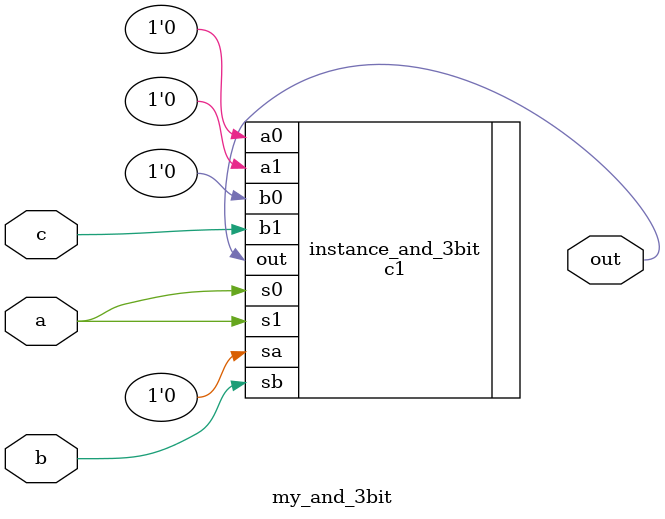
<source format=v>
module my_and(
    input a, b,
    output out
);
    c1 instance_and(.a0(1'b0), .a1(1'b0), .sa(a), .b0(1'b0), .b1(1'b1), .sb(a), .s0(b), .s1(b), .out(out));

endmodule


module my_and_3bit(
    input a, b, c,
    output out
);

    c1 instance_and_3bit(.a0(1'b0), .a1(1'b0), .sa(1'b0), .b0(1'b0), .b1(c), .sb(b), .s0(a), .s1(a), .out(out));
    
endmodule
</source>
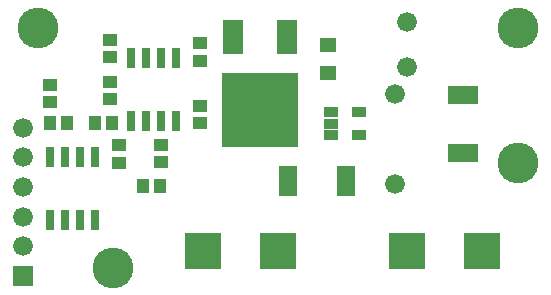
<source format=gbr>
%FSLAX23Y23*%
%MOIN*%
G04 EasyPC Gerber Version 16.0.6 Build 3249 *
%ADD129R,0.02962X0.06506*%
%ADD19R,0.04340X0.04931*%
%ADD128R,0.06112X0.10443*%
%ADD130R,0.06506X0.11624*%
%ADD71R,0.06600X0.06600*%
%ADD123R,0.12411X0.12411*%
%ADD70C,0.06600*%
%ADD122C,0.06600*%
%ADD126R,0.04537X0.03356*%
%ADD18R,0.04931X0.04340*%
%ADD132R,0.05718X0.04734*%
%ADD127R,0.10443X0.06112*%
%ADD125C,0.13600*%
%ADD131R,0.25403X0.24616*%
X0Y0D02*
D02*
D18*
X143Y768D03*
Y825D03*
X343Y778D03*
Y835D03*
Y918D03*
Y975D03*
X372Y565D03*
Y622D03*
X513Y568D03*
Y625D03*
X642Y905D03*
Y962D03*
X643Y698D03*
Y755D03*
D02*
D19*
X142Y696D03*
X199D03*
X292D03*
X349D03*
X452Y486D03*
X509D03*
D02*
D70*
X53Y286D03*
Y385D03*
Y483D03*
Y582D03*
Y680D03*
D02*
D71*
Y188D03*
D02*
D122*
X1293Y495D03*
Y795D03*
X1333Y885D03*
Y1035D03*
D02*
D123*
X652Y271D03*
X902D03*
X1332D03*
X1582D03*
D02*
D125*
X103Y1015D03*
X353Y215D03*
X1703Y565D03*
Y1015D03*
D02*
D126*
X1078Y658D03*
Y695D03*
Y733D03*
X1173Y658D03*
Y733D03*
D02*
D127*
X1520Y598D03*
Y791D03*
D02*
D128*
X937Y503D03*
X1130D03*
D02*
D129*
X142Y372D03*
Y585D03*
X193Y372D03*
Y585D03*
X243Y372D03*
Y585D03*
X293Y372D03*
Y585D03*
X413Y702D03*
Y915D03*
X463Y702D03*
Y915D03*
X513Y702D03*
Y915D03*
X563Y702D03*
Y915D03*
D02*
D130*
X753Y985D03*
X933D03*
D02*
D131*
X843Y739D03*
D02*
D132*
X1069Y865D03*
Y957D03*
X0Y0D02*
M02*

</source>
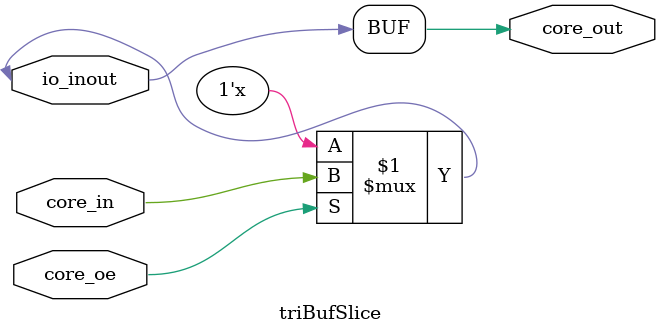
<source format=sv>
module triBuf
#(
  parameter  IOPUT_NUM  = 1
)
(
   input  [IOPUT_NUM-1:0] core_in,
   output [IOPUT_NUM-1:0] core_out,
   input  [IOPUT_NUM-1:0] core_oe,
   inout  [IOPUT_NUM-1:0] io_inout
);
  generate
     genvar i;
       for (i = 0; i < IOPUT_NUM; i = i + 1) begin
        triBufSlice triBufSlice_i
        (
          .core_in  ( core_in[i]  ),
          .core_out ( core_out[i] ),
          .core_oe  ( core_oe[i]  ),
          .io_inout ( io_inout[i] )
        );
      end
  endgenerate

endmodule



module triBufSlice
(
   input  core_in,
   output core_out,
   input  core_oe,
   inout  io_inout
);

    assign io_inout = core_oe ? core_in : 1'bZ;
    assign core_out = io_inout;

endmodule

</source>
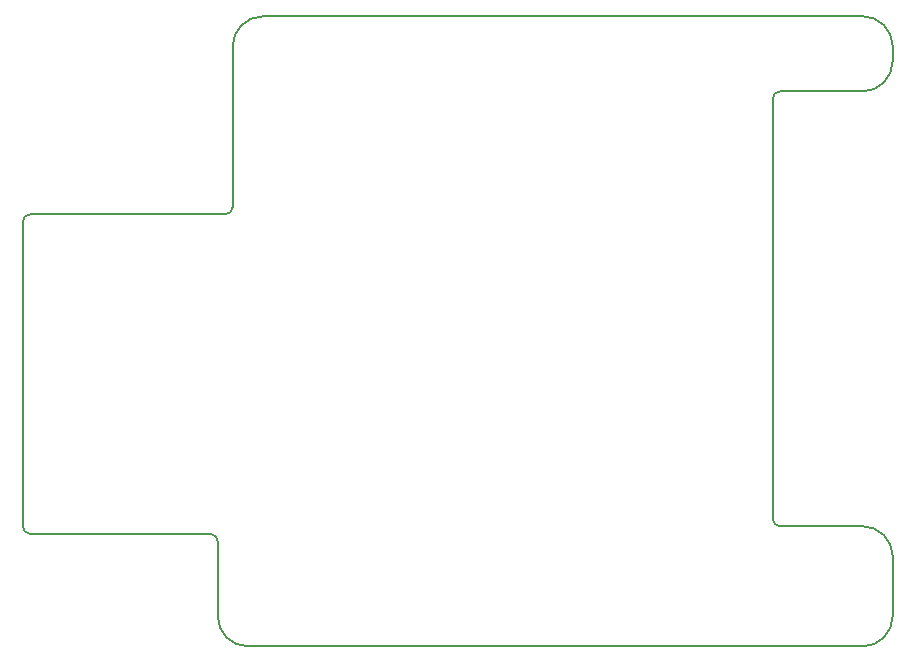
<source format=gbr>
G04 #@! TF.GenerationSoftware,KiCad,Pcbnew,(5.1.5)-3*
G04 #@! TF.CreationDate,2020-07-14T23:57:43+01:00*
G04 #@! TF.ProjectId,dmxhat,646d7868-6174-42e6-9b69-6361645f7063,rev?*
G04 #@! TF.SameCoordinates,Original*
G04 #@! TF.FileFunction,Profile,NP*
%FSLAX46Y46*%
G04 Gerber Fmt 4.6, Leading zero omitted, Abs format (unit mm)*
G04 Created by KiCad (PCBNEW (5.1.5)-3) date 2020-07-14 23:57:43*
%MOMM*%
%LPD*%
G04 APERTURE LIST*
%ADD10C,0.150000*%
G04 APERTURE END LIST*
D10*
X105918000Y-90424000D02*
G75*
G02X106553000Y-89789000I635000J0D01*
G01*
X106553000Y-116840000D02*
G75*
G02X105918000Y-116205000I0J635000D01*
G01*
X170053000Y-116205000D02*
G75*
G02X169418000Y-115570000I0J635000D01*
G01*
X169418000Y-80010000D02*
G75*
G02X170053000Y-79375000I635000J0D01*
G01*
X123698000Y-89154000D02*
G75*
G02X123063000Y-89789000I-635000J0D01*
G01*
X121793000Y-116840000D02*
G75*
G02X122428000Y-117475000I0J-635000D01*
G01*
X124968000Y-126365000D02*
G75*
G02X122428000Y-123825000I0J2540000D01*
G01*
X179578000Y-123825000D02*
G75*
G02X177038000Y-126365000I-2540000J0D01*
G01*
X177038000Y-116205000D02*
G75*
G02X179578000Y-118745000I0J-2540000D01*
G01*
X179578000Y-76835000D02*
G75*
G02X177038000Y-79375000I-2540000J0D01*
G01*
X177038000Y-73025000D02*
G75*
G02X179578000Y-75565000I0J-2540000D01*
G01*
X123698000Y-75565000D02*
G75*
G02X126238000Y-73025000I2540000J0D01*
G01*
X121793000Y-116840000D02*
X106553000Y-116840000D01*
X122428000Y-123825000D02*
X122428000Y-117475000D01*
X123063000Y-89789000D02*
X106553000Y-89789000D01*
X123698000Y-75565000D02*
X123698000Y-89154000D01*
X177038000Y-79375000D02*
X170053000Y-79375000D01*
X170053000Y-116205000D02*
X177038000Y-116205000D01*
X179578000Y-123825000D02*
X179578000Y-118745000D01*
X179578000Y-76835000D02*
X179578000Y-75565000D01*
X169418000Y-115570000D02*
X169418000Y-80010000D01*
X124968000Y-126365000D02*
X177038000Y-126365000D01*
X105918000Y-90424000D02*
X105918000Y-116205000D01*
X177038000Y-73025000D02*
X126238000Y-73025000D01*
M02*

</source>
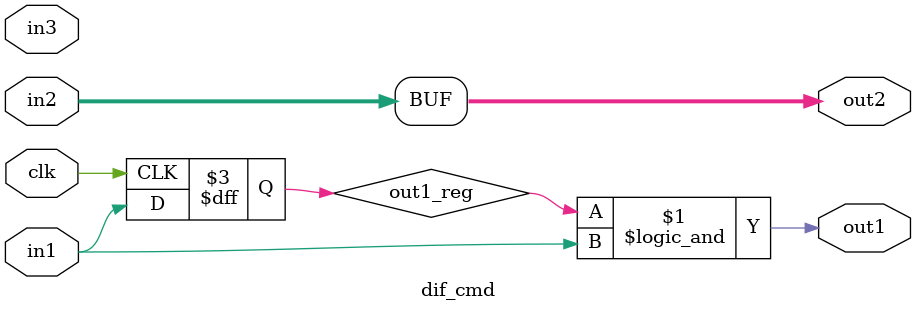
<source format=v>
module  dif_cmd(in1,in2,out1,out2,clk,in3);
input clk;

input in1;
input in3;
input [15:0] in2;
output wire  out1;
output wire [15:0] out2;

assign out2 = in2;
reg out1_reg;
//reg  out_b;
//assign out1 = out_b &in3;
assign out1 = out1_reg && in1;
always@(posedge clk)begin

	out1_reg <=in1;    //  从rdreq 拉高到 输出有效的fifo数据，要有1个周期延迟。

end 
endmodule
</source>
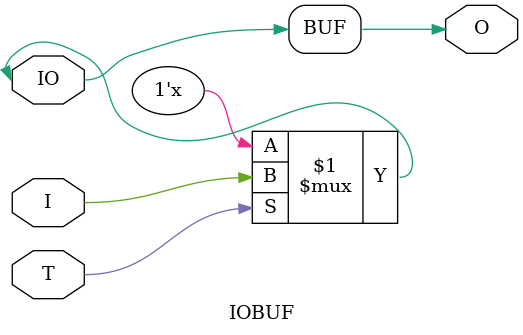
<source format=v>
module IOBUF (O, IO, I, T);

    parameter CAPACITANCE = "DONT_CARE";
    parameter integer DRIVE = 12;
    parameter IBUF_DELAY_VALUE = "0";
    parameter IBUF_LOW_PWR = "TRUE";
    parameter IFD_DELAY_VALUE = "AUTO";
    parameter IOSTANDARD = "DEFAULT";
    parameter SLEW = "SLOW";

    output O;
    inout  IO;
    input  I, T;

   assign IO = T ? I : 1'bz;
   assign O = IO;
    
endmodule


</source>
══════
WHAT YOU HAVE TO DO — Retype all the records exactly and keep out every picture.

SOLUTION BELOW —
<source format=v>
module my_and(
    input a, b,
    output out
);
    c1 instance_and(.a0(1'b0), .a1(1'b0), .sa(a), .b0(1'b0), .b1(1'b1), .sb(a), .s0(b), .s1(b), .out(out));

endmodule


module my_and_3bit(
    input a, b, c,
    output out
);

    c1 instance_and_3bit(.a0(1'b0), .a1(1'b0), .sa(1'b0), .b0(1'b0), .b1(c), .sb(b), .s0(a), .s1(a), .out(out));
    
endmodule
</source>
<source format=gbr>
%FSLAX23Y23*%
%MOIN*%
G04 EasyPC Gerber Version 16.0.6 Build 3249 *
%ADD129R,0.02962X0.06506*%
%ADD19R,0.04340X0.04931*%
%ADD128R,0.06112X0.10443*%
%ADD130R,0.06506X0.11624*%
%ADD71R,0.06600X0.06600*%
%ADD123R,0.12411X0.12411*%
%ADD70C,0.06600*%
%ADD122C,0.06600*%
%ADD126R,0.04537X0.03356*%
%ADD18R,0.04931X0.04340*%
%ADD132R,0.05718X0.04734*%
%ADD127R,0.10443X0.06112*%
%ADD125C,0.13600*%
%ADD131R,0.25403X0.24616*%
X0Y0D02*
D02*
D18*
X143Y768D03*
Y825D03*
X343Y778D03*
Y835D03*
Y918D03*
Y975D03*
X372Y565D03*
Y622D03*
X513Y568D03*
Y625D03*
X642Y905D03*
Y962D03*
X643Y698D03*
Y755D03*
D02*
D19*
X142Y696D03*
X199D03*
X292D03*
X349D03*
X452Y486D03*
X509D03*
D02*
D70*
X53Y286D03*
Y385D03*
Y483D03*
Y582D03*
Y680D03*
D02*
D71*
Y188D03*
D02*
D122*
X1293Y495D03*
Y795D03*
X1333Y885D03*
Y1035D03*
D02*
D123*
X652Y271D03*
X902D03*
X1332D03*
X1582D03*
D02*
D125*
X103Y1015D03*
X353Y215D03*
X1703Y565D03*
Y1015D03*
D02*
D126*
X1078Y658D03*
Y695D03*
Y733D03*
X1173Y658D03*
Y733D03*
D02*
D127*
X1520Y598D03*
Y791D03*
D02*
D128*
X937Y503D03*
X1130D03*
D02*
D129*
X142Y372D03*
Y585D03*
X193Y372D03*
Y585D03*
X243Y372D03*
Y585D03*
X293Y372D03*
Y585D03*
X413Y702D03*
Y915D03*
X463Y702D03*
Y915D03*
X513Y702D03*
Y915D03*
X563Y702D03*
Y915D03*
D02*
D130*
X753Y985D03*
X933D03*
D02*
D131*
X843Y739D03*
D02*
D132*
X1069Y865D03*
Y957D03*
X0Y0D02*
M02*

</source>
<source format=sv>
module triBuf
#(
  parameter  IOPUT_NUM  = 1
)
(
   input  [IOPUT_NUM-1:0] core_in,
   output [IOPUT_NUM-1:0] core_out,
   input  [IOPUT_NUM-1:0] core_oe,
   inout  [IOPUT_NUM-1:0] io_inout
);
  generate
     genvar i;
       for (i = 0; i < IOPUT_NUM; i = i + 1) begin
        triBufSlice triBufSlice_i
        (
          .core_in  ( core_in[i]  ),
          .core_out ( core_out[i] ),
          .core_oe  ( core_oe[i]  ),
          .io_inout ( io_inout[i] )
        );
      end
  endgenerate

endmodule



module triBufSlice
(
   input  core_in,
   output core_out,
   input  core_oe,
   inout  io_inout
);

    assign io_inout = core_oe ? core_in : 1'bZ;
    assign core_out = io_inout;

endmodule

</source>
<source format=gbr>
G04 #@! TF.GenerationSoftware,KiCad,Pcbnew,(5.1.5)-3*
G04 #@! TF.CreationDate,2020-07-14T23:57:43+01:00*
G04 #@! TF.ProjectId,dmxhat,646d7868-6174-42e6-9b69-6361645f7063,rev?*
G04 #@! TF.SameCoordinates,Original*
G04 #@! TF.FileFunction,Profile,NP*
%FSLAX46Y46*%
G04 Gerber Fmt 4.6, Leading zero omitted, Abs format (unit mm)*
G04 Created by KiCad (PCBNEW (5.1.5)-3) date 2020-07-14 23:57:43*
%MOMM*%
%LPD*%
G04 APERTURE LIST*
%ADD10C,0.150000*%
G04 APERTURE END LIST*
D10*
X105918000Y-90424000D02*
G75*
G02X106553000Y-89789000I635000J0D01*
G01*
X106553000Y-116840000D02*
G75*
G02X105918000Y-116205000I0J635000D01*
G01*
X170053000Y-116205000D02*
G75*
G02X169418000Y-115570000I0J635000D01*
G01*
X169418000Y-80010000D02*
G75*
G02X170053000Y-79375000I635000J0D01*
G01*
X123698000Y-89154000D02*
G75*
G02X123063000Y-89789000I-635000J0D01*
G01*
X121793000Y-116840000D02*
G75*
G02X122428000Y-117475000I0J-635000D01*
G01*
X124968000Y-126365000D02*
G75*
G02X122428000Y-123825000I0J2540000D01*
G01*
X179578000Y-123825000D02*
G75*
G02X177038000Y-126365000I-2540000J0D01*
G01*
X177038000Y-116205000D02*
G75*
G02X179578000Y-118745000I0J-2540000D01*
G01*
X179578000Y-76835000D02*
G75*
G02X177038000Y-79375000I-2540000J0D01*
G01*
X177038000Y-73025000D02*
G75*
G02X179578000Y-75565000I0J-2540000D01*
G01*
X123698000Y-75565000D02*
G75*
G02X126238000Y-73025000I2540000J0D01*
G01*
X121793000Y-116840000D02*
X106553000Y-116840000D01*
X122428000Y-123825000D02*
X122428000Y-117475000D01*
X123063000Y-89789000D02*
X106553000Y-89789000D01*
X123698000Y-75565000D02*
X123698000Y-89154000D01*
X177038000Y-79375000D02*
X170053000Y-79375000D01*
X170053000Y-116205000D02*
X177038000Y-116205000D01*
X179578000Y-123825000D02*
X179578000Y-118745000D01*
X179578000Y-76835000D02*
X179578000Y-75565000D01*
X169418000Y-115570000D02*
X169418000Y-80010000D01*
X124968000Y-126365000D02*
X177038000Y-126365000D01*
X105918000Y-90424000D02*
X105918000Y-116205000D01*
X177038000Y-73025000D02*
X126238000Y-73025000D01*
M02*

</source>
<source format=v>
module  dif_cmd(in1,in2,out1,out2,clk,in3);
input clk;

input in1;
input in3;
input [15:0] in2;
output wire  out1;
output wire [15:0] out2;

assign out2 = in2;
reg out1_reg;
//reg  out_b;
//assign out1 = out_b &in3;
assign out1 = out1_reg && in1;
always@(posedge clk)begin

	out1_reg <=in1;    //  从rdreq 拉高到 输出有效的fifo数据，要有1个周期延迟。

end 
endmodule
</source>
<source format=v>
module IOBUF (O, IO, I, T);

    parameter CAPACITANCE = "DONT_CARE";
    parameter integer DRIVE = 12;
    parameter IBUF_DELAY_VALUE = "0";
    parameter IBUF_LOW_PWR = "TRUE";
    parameter IFD_DELAY_VALUE = "AUTO";
    parameter IOSTANDARD = "DEFAULT";
    parameter SLEW = "SLOW";

    output O;
    inout  IO;
    input  I, T;

   assign IO = T ? I : 1'bz;
   assign O = IO;
    
endmodule


</source>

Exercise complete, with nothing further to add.